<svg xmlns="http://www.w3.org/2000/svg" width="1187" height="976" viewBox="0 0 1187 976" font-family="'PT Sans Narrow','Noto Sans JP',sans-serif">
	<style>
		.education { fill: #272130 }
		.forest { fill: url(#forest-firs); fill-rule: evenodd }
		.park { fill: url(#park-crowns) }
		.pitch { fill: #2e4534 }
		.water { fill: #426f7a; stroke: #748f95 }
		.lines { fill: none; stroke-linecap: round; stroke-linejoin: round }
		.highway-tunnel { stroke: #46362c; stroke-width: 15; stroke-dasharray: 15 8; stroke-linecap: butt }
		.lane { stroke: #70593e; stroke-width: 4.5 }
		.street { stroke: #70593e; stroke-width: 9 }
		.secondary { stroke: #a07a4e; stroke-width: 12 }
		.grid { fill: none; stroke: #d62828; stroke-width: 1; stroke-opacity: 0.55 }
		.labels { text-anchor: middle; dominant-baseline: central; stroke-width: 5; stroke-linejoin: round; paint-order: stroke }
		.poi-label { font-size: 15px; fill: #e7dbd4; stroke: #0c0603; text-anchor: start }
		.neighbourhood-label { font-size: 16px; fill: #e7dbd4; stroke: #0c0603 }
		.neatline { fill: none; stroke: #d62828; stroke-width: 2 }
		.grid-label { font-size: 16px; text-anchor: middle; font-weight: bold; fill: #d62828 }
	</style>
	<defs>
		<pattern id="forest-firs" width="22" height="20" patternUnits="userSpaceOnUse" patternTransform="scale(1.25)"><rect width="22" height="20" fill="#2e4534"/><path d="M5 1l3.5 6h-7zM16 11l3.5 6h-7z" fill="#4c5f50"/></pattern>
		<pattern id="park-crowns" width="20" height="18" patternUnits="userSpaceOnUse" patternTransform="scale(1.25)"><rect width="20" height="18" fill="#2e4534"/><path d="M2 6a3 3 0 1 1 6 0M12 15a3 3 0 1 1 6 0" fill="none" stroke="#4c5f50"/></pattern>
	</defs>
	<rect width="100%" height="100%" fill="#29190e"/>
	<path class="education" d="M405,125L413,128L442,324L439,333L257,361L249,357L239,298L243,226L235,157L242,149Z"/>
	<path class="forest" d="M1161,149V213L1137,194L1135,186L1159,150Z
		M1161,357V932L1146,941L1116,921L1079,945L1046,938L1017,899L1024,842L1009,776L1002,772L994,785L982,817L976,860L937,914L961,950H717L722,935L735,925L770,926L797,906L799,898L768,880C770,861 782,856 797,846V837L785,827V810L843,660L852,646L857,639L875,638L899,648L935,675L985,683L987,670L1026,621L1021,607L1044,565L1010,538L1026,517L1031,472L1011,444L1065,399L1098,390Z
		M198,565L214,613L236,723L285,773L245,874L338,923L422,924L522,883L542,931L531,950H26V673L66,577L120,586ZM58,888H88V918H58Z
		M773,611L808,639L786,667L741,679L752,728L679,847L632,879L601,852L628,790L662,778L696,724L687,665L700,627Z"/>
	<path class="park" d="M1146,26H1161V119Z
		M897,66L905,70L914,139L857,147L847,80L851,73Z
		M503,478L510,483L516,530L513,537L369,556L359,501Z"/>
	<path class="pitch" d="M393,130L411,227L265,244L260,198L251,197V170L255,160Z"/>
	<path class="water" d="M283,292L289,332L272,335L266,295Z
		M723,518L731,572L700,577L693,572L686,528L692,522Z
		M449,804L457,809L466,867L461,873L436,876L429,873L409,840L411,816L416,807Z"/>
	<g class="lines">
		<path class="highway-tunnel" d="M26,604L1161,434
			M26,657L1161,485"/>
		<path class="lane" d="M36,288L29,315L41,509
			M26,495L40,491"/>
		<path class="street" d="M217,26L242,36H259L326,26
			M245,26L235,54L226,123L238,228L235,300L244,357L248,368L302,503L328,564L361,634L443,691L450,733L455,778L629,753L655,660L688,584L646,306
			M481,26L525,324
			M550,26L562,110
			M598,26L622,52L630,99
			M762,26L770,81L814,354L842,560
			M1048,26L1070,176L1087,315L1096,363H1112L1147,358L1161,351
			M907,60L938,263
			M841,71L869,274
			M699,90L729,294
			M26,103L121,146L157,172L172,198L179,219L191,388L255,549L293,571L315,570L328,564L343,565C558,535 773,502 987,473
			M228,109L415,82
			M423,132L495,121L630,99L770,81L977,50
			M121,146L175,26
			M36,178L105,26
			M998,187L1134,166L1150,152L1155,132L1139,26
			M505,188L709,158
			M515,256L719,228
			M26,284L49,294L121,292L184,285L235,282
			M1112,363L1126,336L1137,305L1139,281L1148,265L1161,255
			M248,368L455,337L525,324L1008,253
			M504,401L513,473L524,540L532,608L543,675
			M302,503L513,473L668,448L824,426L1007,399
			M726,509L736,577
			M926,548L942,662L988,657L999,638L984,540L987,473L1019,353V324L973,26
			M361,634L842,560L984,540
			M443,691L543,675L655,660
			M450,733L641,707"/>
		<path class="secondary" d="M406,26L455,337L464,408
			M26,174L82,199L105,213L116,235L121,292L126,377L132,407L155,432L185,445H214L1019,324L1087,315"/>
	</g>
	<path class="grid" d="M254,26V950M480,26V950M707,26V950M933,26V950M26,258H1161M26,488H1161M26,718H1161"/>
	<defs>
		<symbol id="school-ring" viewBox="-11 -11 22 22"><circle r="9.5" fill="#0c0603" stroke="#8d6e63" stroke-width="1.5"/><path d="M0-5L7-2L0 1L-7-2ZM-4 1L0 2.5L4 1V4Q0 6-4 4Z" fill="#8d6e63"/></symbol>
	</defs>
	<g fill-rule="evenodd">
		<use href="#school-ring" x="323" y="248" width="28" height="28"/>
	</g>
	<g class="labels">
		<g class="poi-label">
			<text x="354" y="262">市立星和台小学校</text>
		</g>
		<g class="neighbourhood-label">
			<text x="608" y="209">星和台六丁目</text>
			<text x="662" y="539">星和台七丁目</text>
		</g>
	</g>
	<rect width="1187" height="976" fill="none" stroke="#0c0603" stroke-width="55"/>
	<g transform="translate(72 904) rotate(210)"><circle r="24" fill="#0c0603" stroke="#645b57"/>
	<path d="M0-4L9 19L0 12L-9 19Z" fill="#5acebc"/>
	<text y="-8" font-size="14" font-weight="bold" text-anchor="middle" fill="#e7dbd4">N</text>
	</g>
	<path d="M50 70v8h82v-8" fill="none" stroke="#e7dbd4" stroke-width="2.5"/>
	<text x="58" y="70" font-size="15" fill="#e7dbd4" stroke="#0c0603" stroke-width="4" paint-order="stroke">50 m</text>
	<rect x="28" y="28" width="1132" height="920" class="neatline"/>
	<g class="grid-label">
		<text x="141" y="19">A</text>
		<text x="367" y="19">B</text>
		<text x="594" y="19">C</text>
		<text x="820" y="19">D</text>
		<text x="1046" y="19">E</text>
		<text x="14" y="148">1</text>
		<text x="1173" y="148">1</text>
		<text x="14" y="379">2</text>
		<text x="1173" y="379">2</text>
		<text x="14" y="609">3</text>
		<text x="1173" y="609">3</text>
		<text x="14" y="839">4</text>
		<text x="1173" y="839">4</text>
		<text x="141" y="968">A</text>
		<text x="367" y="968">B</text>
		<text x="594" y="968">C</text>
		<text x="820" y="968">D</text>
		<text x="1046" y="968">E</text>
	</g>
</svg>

####

● Work instructions:
Counting every line of the records above that has the word "lines", state the total and give nothing besides it.

● Task output:
2